*** Opening Listed records ***
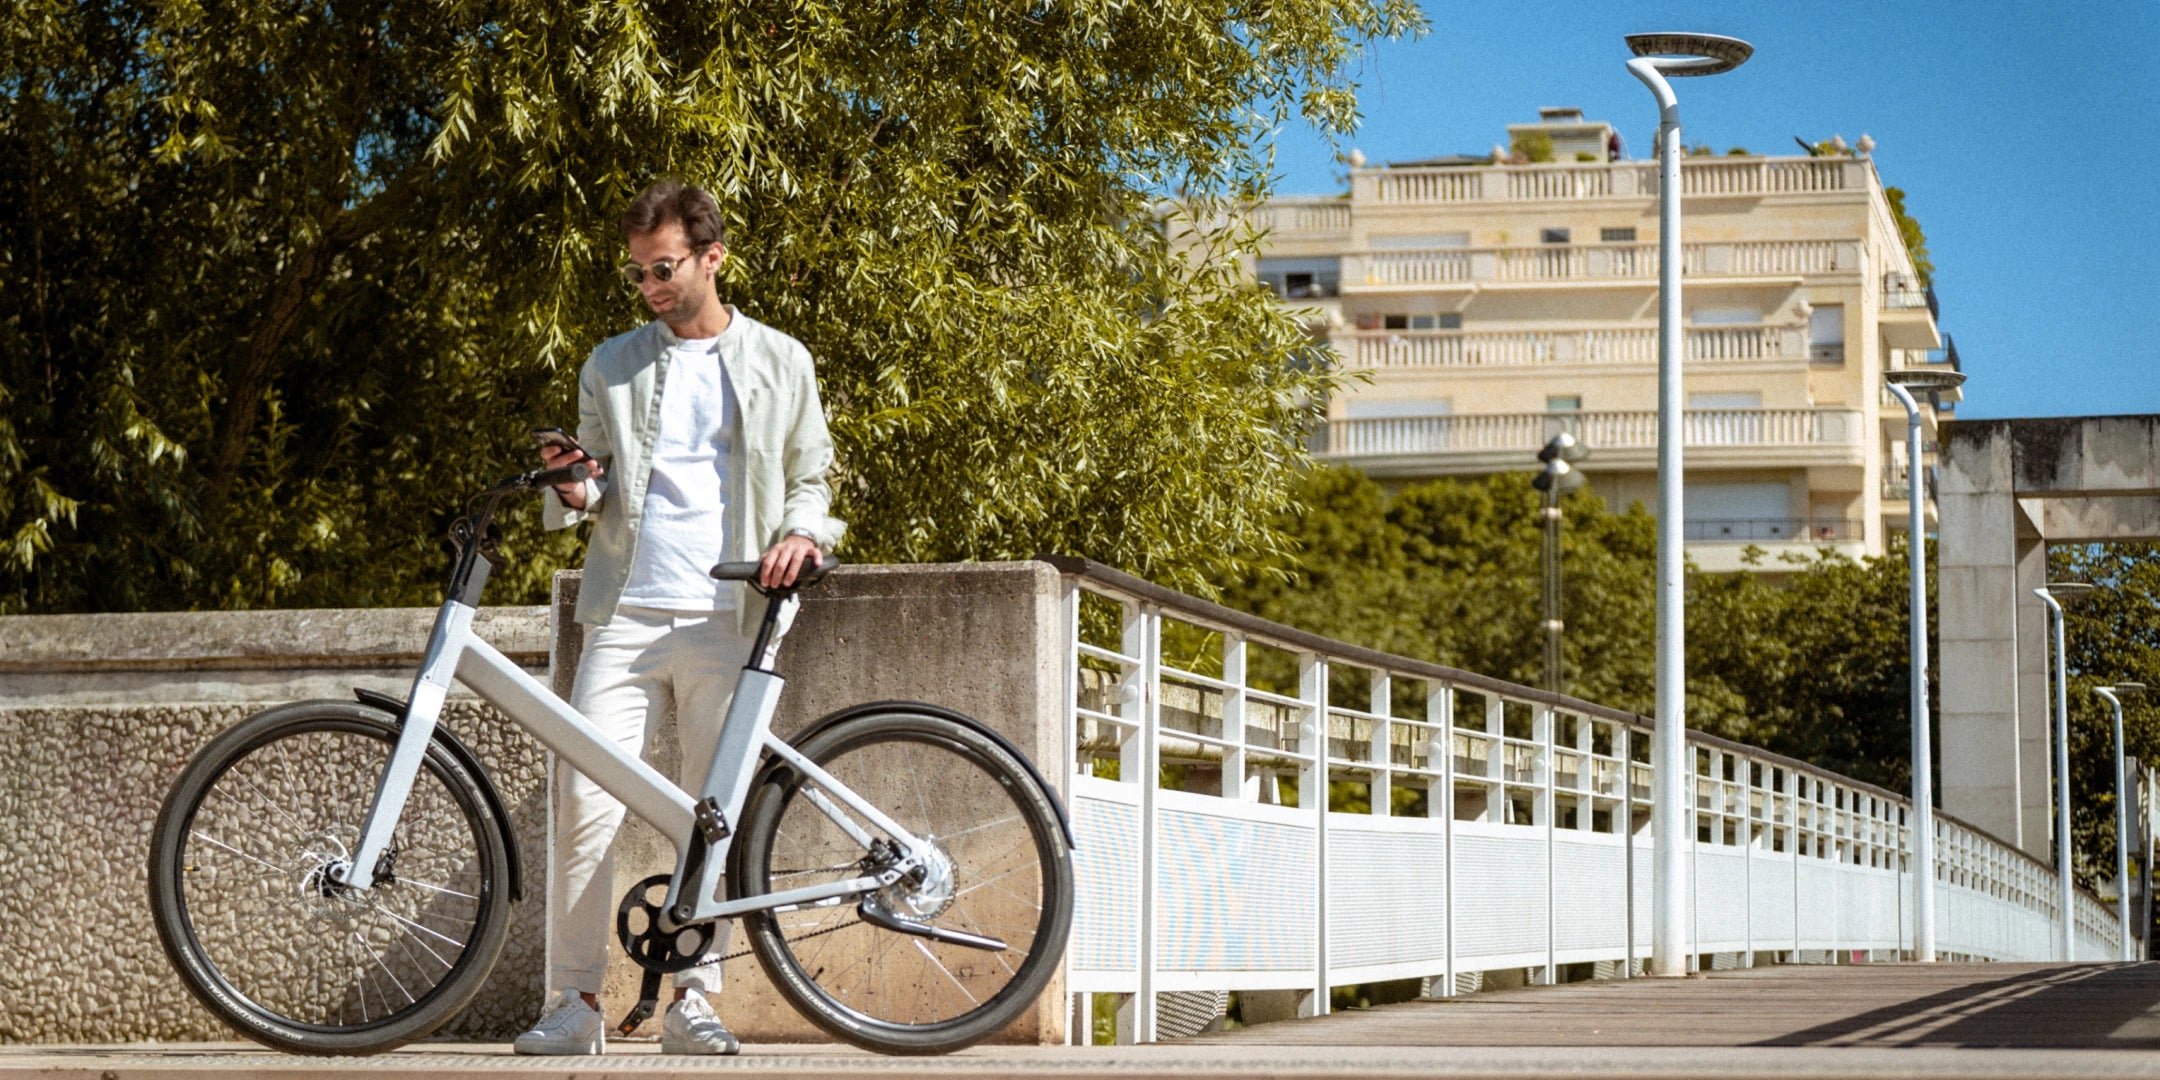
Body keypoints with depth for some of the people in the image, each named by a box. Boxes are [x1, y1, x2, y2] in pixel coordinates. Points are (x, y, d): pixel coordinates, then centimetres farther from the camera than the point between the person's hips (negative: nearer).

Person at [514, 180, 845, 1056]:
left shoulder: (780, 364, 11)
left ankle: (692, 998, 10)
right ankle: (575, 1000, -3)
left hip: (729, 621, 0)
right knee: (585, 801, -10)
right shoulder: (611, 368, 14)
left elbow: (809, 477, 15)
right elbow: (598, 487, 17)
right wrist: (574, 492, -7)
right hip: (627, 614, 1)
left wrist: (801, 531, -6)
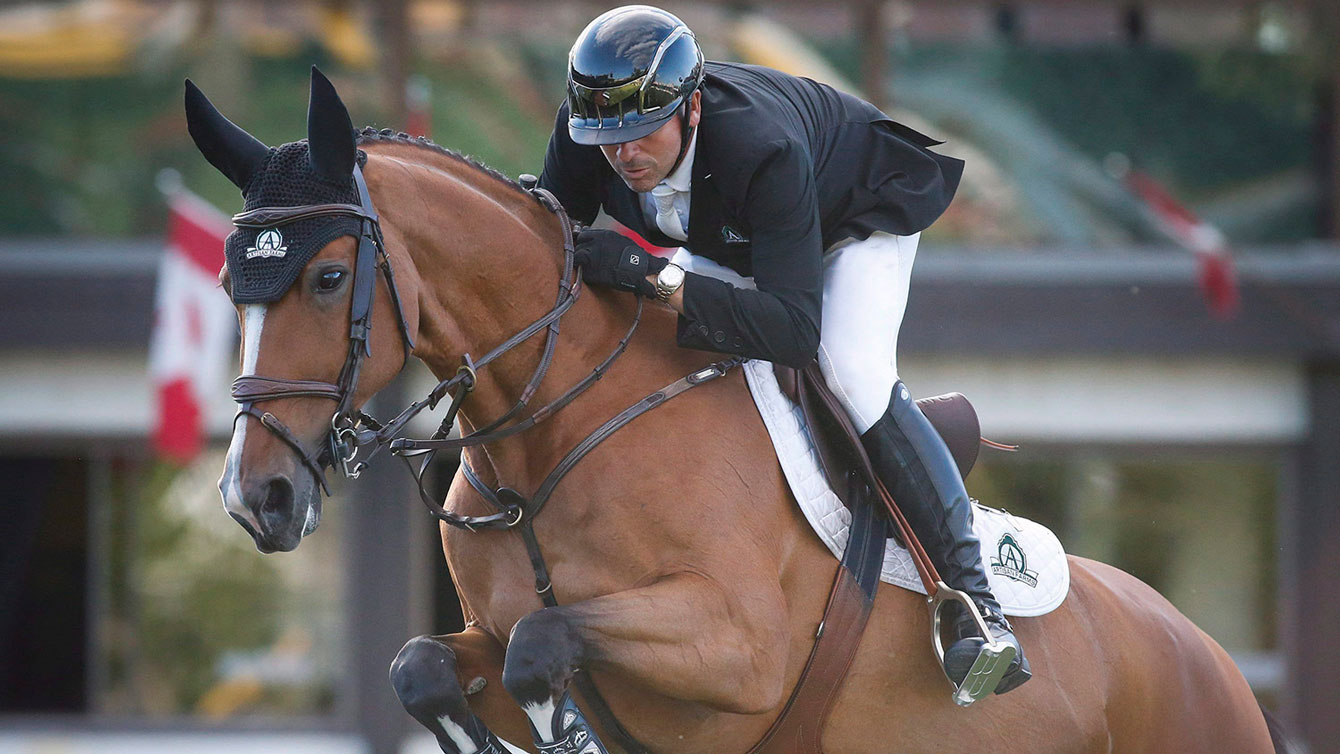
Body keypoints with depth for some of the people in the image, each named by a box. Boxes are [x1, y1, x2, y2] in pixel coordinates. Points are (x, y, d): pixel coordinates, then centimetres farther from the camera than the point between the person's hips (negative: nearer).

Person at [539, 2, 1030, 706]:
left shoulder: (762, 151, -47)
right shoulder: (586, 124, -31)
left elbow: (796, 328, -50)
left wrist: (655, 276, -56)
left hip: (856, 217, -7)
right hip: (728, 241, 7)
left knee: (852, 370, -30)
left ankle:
*** Closing Listed records ***
*** Opening Listed records ***
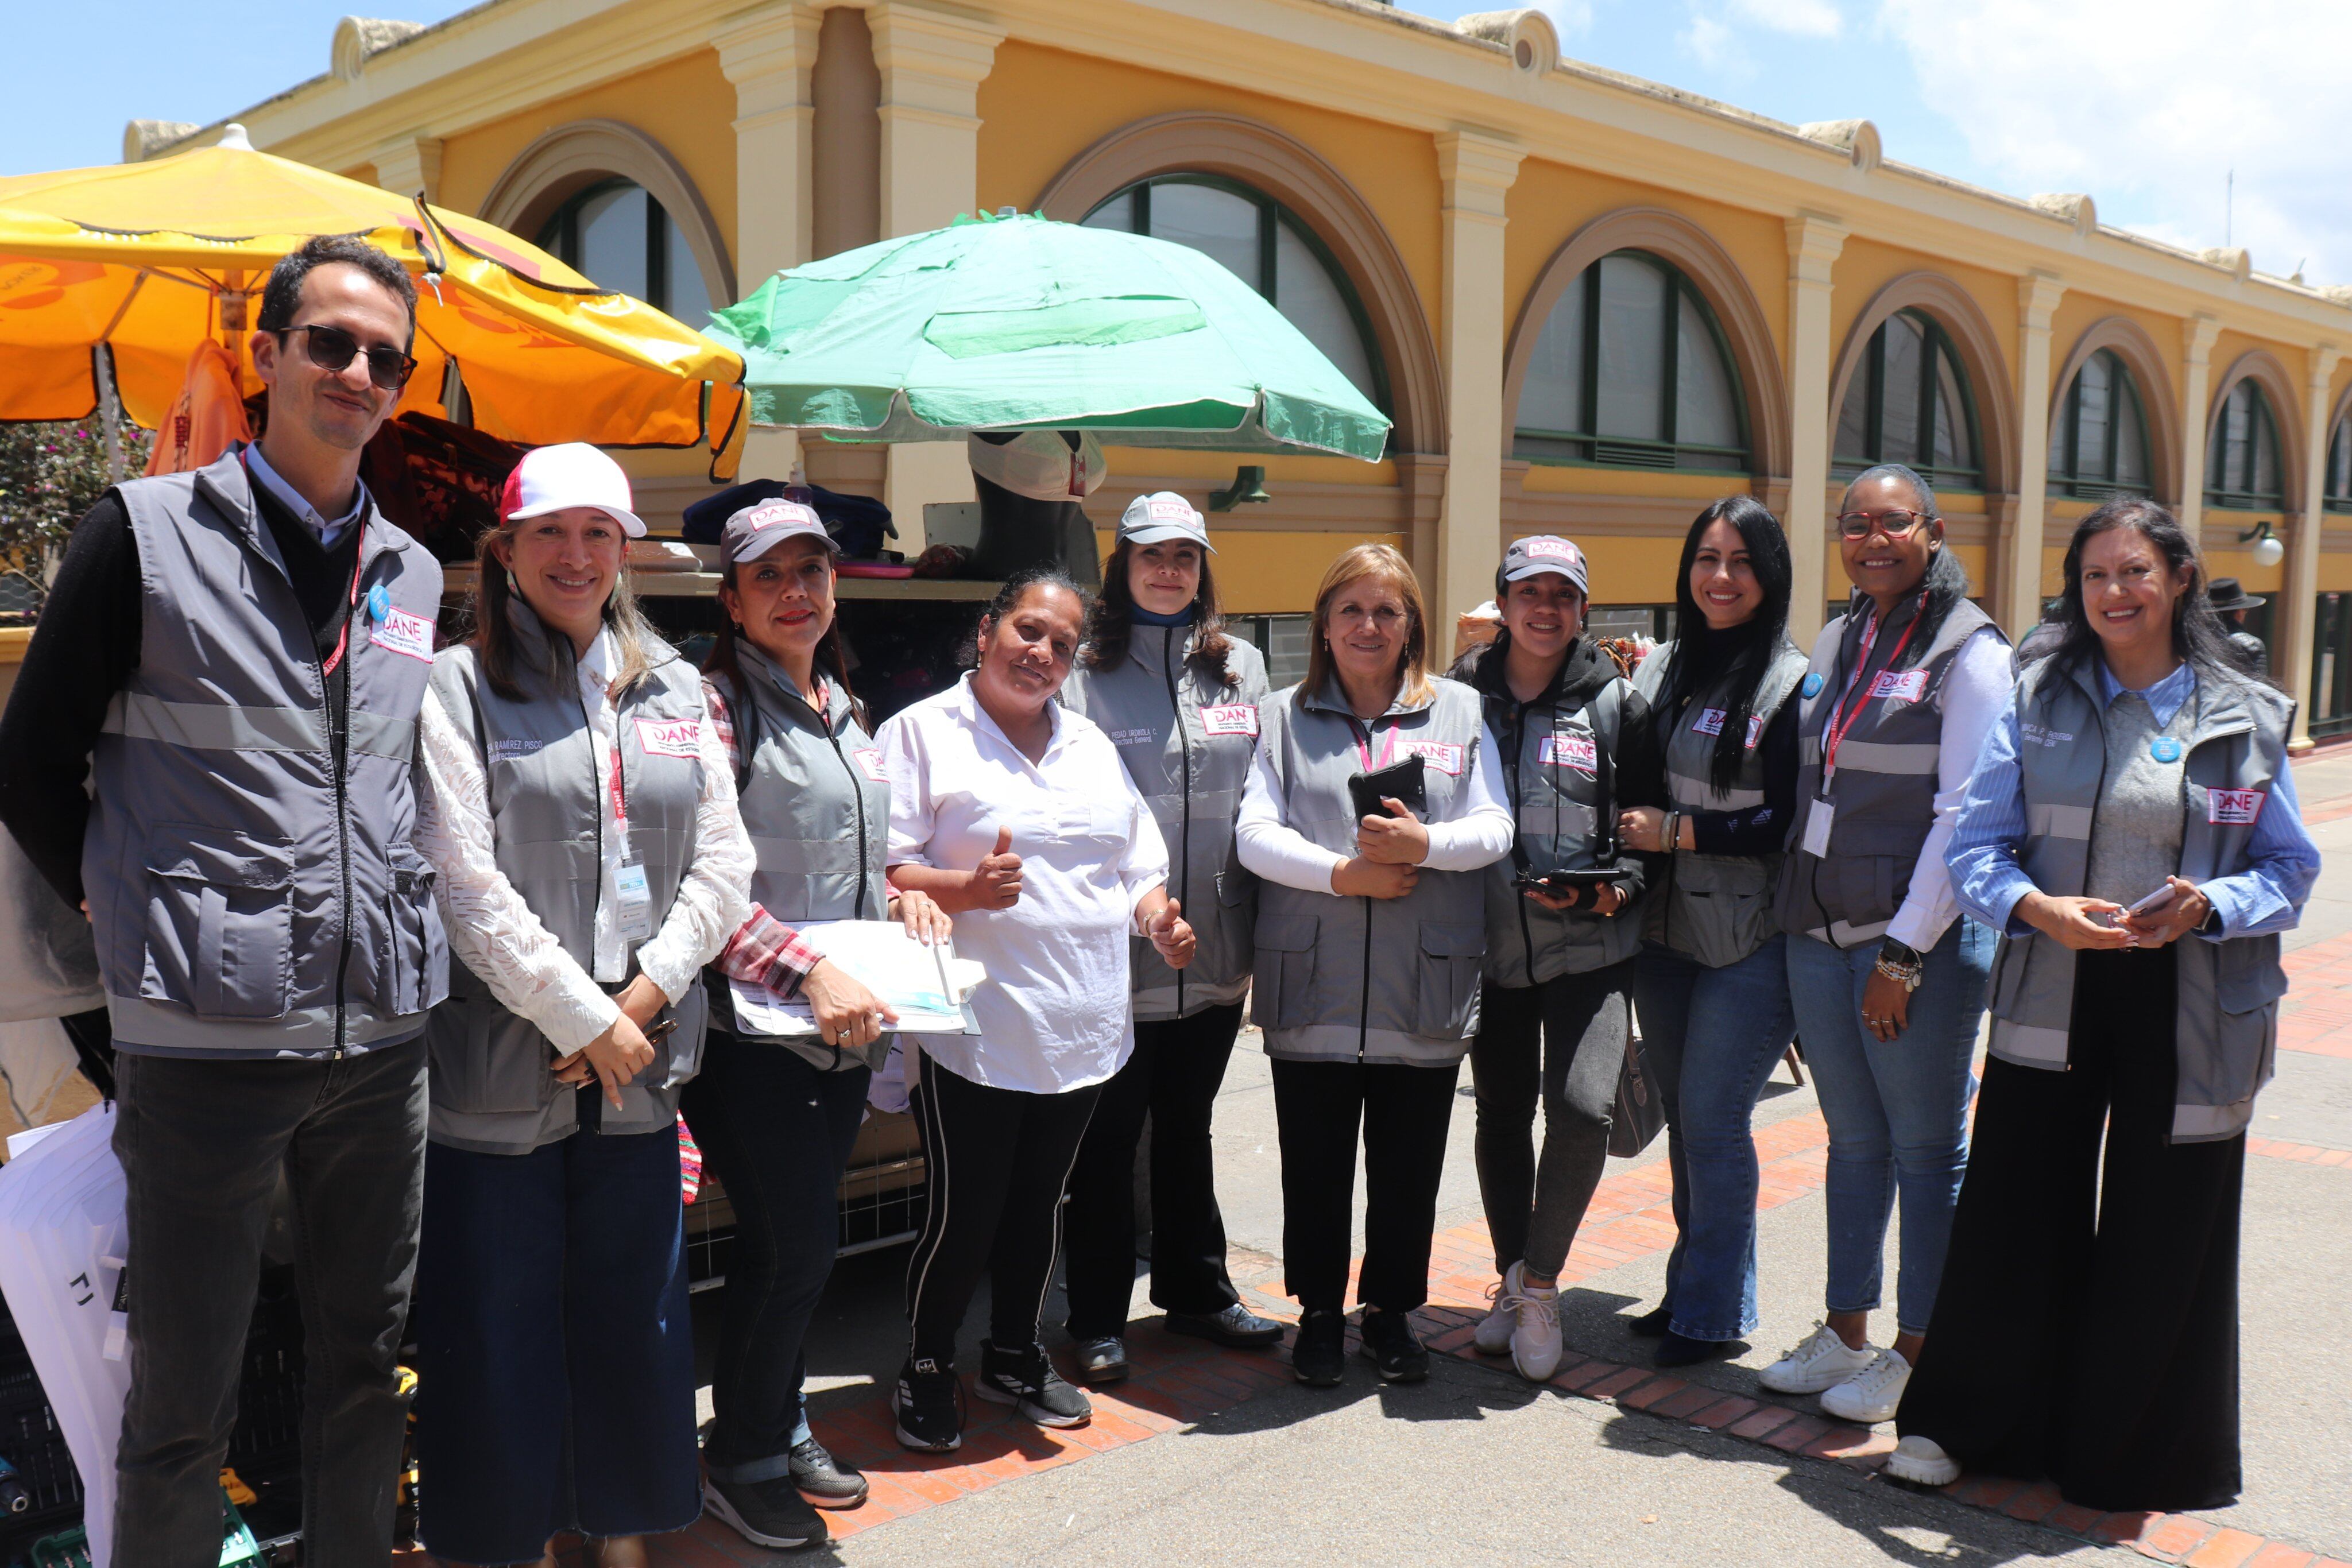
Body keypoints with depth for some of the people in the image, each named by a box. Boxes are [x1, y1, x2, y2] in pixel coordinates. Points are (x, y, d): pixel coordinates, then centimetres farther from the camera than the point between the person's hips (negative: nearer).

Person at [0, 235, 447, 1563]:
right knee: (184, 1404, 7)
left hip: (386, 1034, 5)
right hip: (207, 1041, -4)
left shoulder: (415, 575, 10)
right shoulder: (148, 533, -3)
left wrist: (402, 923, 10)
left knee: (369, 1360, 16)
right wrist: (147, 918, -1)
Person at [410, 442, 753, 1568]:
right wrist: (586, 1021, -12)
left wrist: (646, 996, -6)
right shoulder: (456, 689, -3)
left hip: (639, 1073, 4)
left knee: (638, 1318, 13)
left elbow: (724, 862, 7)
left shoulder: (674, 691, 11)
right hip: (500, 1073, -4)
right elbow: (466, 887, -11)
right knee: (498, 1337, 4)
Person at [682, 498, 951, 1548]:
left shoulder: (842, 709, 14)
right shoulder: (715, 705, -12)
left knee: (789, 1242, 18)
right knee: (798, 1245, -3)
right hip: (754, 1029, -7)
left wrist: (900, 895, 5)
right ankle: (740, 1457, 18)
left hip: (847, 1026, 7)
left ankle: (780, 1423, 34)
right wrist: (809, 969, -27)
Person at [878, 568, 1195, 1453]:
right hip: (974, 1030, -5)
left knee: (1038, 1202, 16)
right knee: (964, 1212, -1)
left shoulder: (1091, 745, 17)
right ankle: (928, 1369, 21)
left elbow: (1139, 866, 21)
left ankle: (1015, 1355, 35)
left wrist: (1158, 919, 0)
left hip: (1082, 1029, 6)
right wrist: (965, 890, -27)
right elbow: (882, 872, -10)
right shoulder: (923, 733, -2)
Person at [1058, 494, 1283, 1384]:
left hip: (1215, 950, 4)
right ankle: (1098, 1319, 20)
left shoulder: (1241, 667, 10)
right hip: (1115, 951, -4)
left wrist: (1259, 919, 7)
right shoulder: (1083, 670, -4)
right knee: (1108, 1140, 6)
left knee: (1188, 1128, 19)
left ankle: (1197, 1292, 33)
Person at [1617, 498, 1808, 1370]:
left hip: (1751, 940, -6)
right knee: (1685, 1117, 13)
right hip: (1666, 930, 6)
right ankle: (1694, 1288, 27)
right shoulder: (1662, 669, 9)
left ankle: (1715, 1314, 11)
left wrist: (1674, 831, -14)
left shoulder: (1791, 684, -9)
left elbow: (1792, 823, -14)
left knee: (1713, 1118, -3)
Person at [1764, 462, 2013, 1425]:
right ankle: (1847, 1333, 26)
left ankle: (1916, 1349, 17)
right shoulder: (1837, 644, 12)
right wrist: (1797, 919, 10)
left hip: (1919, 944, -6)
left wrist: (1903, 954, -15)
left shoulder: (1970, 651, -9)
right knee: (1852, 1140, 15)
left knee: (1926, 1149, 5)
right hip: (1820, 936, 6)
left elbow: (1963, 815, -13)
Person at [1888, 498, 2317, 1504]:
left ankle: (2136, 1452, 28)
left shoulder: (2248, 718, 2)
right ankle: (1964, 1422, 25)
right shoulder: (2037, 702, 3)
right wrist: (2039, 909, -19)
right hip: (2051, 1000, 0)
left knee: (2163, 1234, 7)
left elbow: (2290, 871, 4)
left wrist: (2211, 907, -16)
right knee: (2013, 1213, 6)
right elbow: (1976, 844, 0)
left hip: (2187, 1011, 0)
*** Closing Listed records ***
**Assignment:**
Restate word for word the entries above, starting at the line with "right shoulder: (1837, 644, 12)" and ending at the line with "left shoulder: (2248, 718, 2)", inclusive, and no others.

**Solution to this exercise:**
right shoulder: (1837, 644, 12)
right wrist: (1797, 919, 10)
left hip: (1919, 944, -6)
left wrist: (1903, 954, -15)
left shoulder: (1970, 651, -9)
right knee: (1852, 1140, 15)
left knee: (1926, 1149, 5)
right hip: (1820, 936, 6)
left elbow: (1963, 815, -13)
Person at [1888, 498, 2317, 1504]:
left ankle: (2136, 1452, 28)
left shoulder: (2248, 718, 2)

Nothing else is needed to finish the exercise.